-- Start Extract --
The Hunger Games – A Movie Review by Marie A Parsons
(MantoniaP)
In an indeterminate future time, twelve outlying districts
pay a horrible penalty. At least seventy-four years before the movie opens,
these districts rebelled against the central Capitol, and failed. In an annual
reminder of this treasonous act, and to teach the lesson that such rebellion
would never again be tolerated, each district holds a lottery. One young man
and one young woman are chosen from each district’s best and brightest age-range
of 12-18 year-olds. These twenty-four young people serve as tribute,
representing their district in a gladiatorial “to-the-death” exhibition.
Welcome to the 74th edition of The Hunger Games.
Eighteen-year old Katniss Everdeen is one of the two
tributes from District 12. While viewers are shown life in just this one of the
twelve districts, it might be supposed that no district lives well. Conversely,
life in the Capitol is affluent, almost hedonistic and decadent. The people are
well-groomed and manicured. Often dressed in bright colors and oddly dyed
coiffures -Stanley Tucci’s deep blue ponytail is quite a touch-they all seem
like strangely exotic birds.
-- End Extract --
-- Start Provided records --
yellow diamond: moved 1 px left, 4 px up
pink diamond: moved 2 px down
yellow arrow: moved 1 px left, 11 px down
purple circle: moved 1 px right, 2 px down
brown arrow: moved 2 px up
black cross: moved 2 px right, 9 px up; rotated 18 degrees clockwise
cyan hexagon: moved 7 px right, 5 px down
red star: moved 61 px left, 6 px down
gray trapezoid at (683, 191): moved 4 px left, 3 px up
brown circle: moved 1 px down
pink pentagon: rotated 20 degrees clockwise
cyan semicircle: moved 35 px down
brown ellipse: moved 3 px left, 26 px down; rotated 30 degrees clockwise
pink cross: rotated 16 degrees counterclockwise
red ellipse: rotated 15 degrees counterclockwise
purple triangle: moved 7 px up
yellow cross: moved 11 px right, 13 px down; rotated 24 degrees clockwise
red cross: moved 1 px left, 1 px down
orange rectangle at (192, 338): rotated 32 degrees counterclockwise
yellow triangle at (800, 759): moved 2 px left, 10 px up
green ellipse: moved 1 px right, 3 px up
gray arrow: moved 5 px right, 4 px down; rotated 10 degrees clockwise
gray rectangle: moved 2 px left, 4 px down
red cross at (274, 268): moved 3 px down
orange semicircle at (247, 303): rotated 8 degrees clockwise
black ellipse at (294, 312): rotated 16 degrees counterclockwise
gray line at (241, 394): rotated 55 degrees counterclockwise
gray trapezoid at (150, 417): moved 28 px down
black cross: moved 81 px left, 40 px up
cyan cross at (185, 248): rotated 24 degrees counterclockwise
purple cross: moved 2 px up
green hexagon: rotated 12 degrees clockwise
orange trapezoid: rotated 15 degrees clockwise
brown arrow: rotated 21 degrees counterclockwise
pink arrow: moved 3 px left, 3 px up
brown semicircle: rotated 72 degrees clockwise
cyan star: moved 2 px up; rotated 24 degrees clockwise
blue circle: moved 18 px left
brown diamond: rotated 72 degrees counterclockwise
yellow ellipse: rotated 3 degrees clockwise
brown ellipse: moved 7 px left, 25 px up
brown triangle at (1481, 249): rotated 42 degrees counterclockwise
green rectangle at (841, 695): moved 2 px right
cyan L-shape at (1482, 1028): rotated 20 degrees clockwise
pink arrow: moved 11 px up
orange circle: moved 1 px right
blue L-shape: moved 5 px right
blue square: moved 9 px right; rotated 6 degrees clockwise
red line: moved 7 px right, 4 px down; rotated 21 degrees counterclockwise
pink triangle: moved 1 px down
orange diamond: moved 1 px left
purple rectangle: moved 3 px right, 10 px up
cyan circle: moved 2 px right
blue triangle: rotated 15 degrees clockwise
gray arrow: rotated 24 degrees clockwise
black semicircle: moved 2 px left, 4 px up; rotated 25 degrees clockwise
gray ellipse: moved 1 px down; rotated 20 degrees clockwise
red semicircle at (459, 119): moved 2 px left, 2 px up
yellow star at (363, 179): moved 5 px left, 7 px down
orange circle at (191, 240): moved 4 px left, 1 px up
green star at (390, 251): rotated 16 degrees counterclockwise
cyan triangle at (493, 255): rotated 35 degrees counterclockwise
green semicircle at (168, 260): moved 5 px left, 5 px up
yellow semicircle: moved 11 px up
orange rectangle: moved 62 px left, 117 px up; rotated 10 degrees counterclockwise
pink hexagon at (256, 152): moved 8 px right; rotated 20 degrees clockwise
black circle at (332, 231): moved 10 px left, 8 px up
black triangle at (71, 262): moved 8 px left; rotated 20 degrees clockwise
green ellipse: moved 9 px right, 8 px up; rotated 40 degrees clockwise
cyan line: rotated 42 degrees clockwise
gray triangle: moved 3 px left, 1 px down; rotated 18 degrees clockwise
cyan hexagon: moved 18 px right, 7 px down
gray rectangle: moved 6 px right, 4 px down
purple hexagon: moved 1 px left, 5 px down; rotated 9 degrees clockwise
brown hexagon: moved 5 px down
-- End Provided records --
### Direction
Rewrite the Hunger Games review starting with "The Hunger Games –" and going on through "The Hunger Games.", putting "drawing" in place of "lottery".

### The reply
The Hunger Games – A Movie Review by Marie A Parsons
(MantoniaP)
In an indeterminate future time, twelve outlying districts
pay a horrible penalty. At least seventy-four years before the movie opens,
these districts rebelled against the central Capitol, and failed. In an annual
reminder of this treasonous act, and to teach the lesson that such rebellion
would never again be tolerated, each district holds a drawing. One young man
and one young woman are chosen from each district’s best and brightest age-range
of 12-18 year-olds. These twenty-four young people serve as tribute,
representing their district in a gladiatorial “to-the-death” exhibition.
Welcome to the 74th edition of The Hunger Games.